Tive formação em direito, sou jurista e entrei nesta área pelo direito do mar, da forma mais fortuita que se pode imaginar. Sou filho deste país e portanto cresci sem ter a mínima noção da importância do mar, como qualquer português da minha geração. Tenho 47 anos, cresci nos anos 70 e 80, sou um filho do PREC, como se costuma dizer. Toda a vida os políticos do meu país disseram que o país era pequenino, pobre e periférico, que não arrisca. E isso, de facto, é uma carga negativa com a qual os portugueses convivem diariamente, que nos corta muitíssimo a auto-estima e a ambição de querer chegar mais longe. 

Mas quando teve o clique?

Quando fui fazer um mestrado na London School of Economics em 1993. Entrei na aula de Direito do Mar e no fim pensava que ia só ver o que era, estava à procura das cadeiras que queria fazer, era um curso interuniversitário. E eu tinha cinco cadeiras para escolher, de um total de 85. Andava angustiadíssimo [risos]. Já tinha uma visão do que ia fazer, mas… E foi esse professor que me disse que Portugal tinha a maior ZEE da UE, que desconhecia em absoluto esse facto, que não tinha uma escola desenvolvida de direito do mar, e com isso não estávamos a acautelar os nossos interesses estratégicos. E como eu vinha de um país 'pequeno'… No meu tempo nós perdíamos até no futebol. 

Eram as vitórias morais…

Sim, mesmo nas grandes goleadas. A partir daí, não consegui mais trabalhar sem ser em função de uma agenda do mar.
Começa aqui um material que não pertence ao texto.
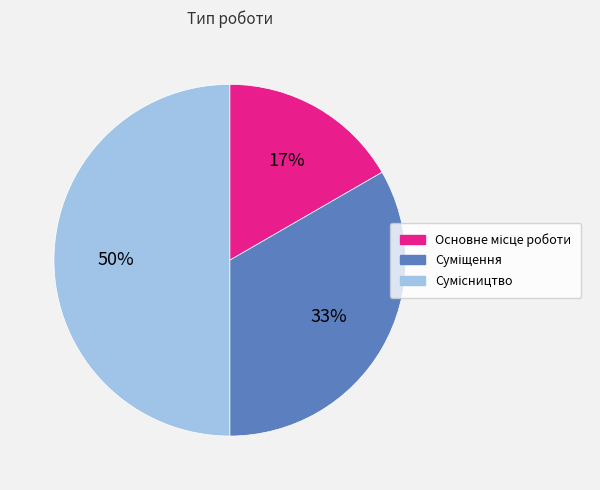

To the nearest percent, what is the difference between the largest and smallest slice percentages?

33%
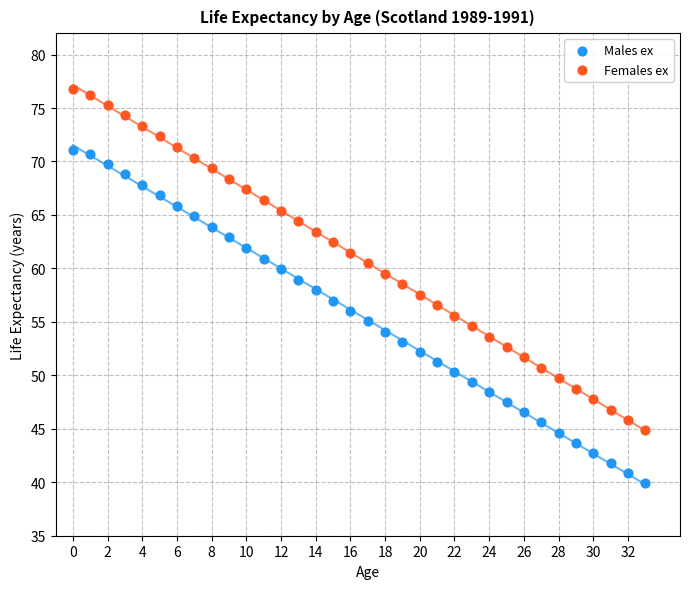

Across all data points, what is the range of Y values (max minus min)?

36.8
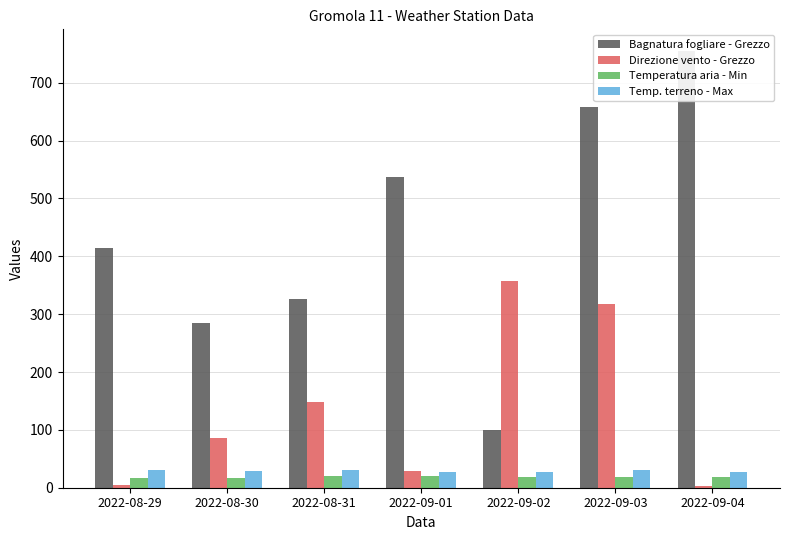

Which series has the largest range (max minus min)?

Bagnatura fogliare - Grezzo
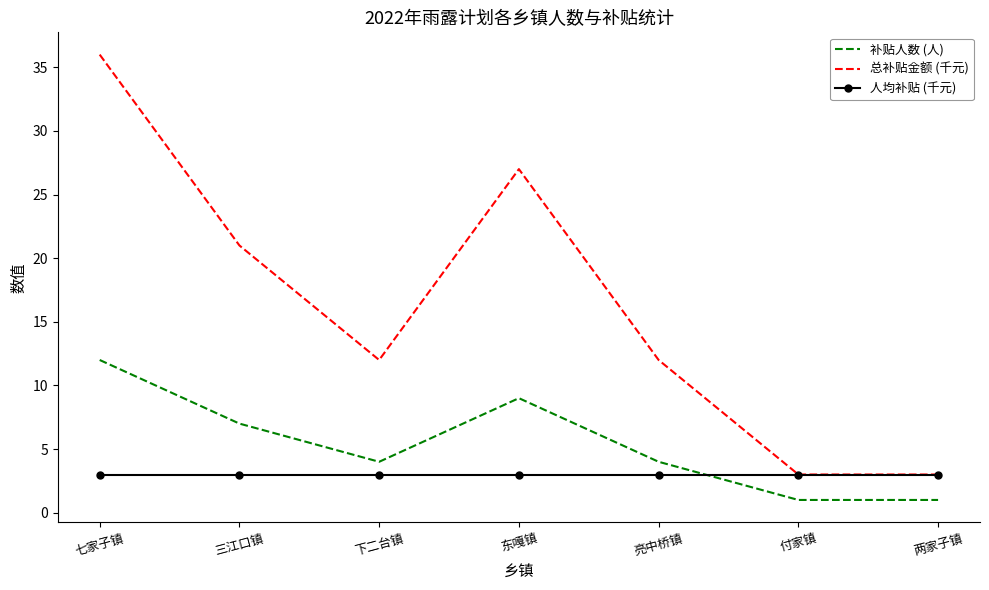

Which series has the largest total across all categories?

总补贴金额 (千元)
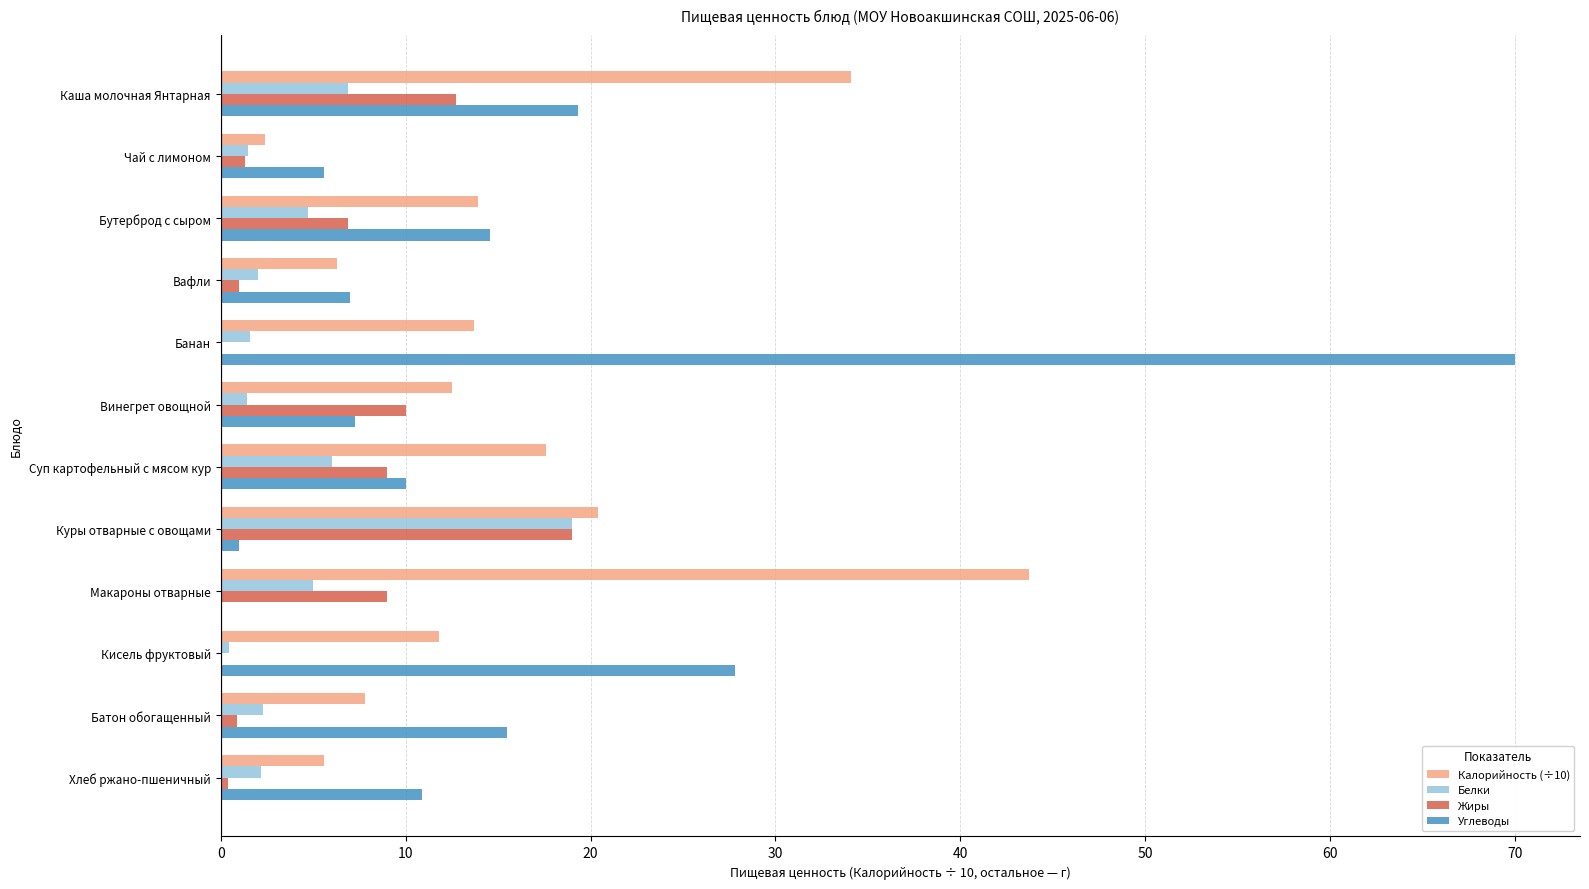

At which label does Углеводы reach its peak?

Банан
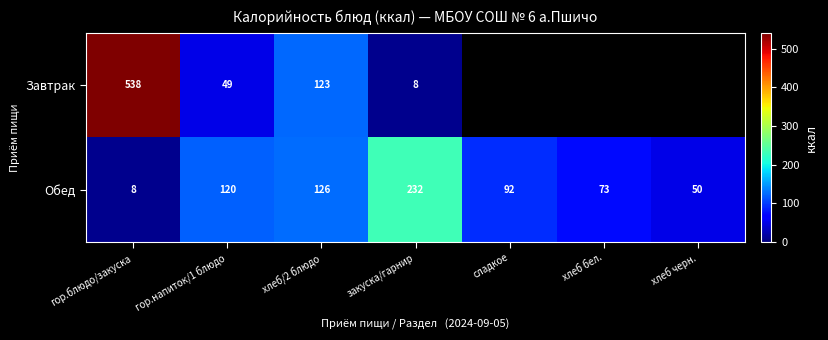

Where does the Обед series first go above 92?

гор.напиток/1 блюдо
Trabalhei na ONU, fui membro do Conselho da Autoridade dos Fundos Marinhos, fui o representante de Portugal à assembleia geral da Convenção do Direito do Mar das Nações Unidas, e principalmente compreendi logo ali que há uma percepção externa altamente positiva que liga Portugal ao mar que nós, cá dentro, desconhecemos em absoluto. Ou seja, percebi que Portugal tinha capacidade de liderar processos internacionais. Ao invés de sermos um pequeno país terrestre passámos a ser uma grande nação oceânica, se nos quisermos ver dessa maneira. Deixamos de ser o país em que a terra acaba para ser o país em que o mar começa.